After much digging, and a touch of wild speculation we tracked our problem down to a single flag.
# Read on to see a better way
use_deprecated_int96_timestamps, now that is a parameter that hurts to type. Leave it out and dates trigger failures, put it in and everything is peachy. Note however that we don’t include this parameter in the first snippet of this post.² The nice folks over at
pyarrow provide another option that is a bit less offensive to one’s sensibilities.
flavor='spark', # The important parameter
flavor='spark' it enabled the correct timestamp formatting to maintain compatibility with Spark which appears to be what’s needed to maintain compatibility with Presto.
Results: Reduced bandwidth, reduced processor time and reduced wall time
There was definitely some shin banging along the way, but once we got the details ironed out we were very pleased with the results. We saw our overall bandwidth drop by over 60%, that’s not bandwidth utilization on this particular data set, rather bandwidth across our entire system.
For queries to these data sets we saw wall time drop by about 20% and CPU time drop by over 80%. That’s a lot to be happy with.
Parquet has a lot of upsides, but are we going to migrate our entire system over to it? No, definitely not, but not because it’s bad. One of the general benefits that we get from using object storage with Presto as an SQL layer is that the storage is laid bare to engineers. If Presto just isn’t working out for some reason or another on a given task, I don’t need to use it because I understand the storage that backs it and can use that instead.
In the same fashion there is a beauty to using JSON record files. When everything is going south and I don’t understand what is going on, I know I can at least understand those files. As long as an engineer knows how to use
head they know how to start pulling at the threads that will lead to a solution. I can’t say the same for Parquet.
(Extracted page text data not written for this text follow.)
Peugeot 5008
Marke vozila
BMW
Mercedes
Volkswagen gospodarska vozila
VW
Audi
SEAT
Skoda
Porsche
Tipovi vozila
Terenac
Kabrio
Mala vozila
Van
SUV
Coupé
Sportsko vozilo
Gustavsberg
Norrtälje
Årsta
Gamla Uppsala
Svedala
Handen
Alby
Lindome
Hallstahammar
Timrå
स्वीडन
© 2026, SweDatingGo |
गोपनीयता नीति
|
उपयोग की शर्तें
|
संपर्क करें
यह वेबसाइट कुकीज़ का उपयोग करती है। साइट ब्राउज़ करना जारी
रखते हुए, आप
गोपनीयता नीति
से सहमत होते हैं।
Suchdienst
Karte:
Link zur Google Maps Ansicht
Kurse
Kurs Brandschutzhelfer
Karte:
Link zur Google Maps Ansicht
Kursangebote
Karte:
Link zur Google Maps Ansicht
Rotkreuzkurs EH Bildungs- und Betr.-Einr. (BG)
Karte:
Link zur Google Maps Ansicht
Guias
Instead our approach with Parquet is to use it as a sort of booster. It isn’t our primary copy of any data, but we might use it as a performant replica. If we have a large and wide data set that we’re expecting will get heavy use, we would definitely want to maintain a copy in Parquet. With Parquet, when you’re on the happy path you’re really cruising.
 It’s not angry, it’s just disappointed.
 I have a strong moral conviction that when snippets are provided in a blog post they should work. I’ve been burned far too many times by examples of what not to do for failing to read the lines above them.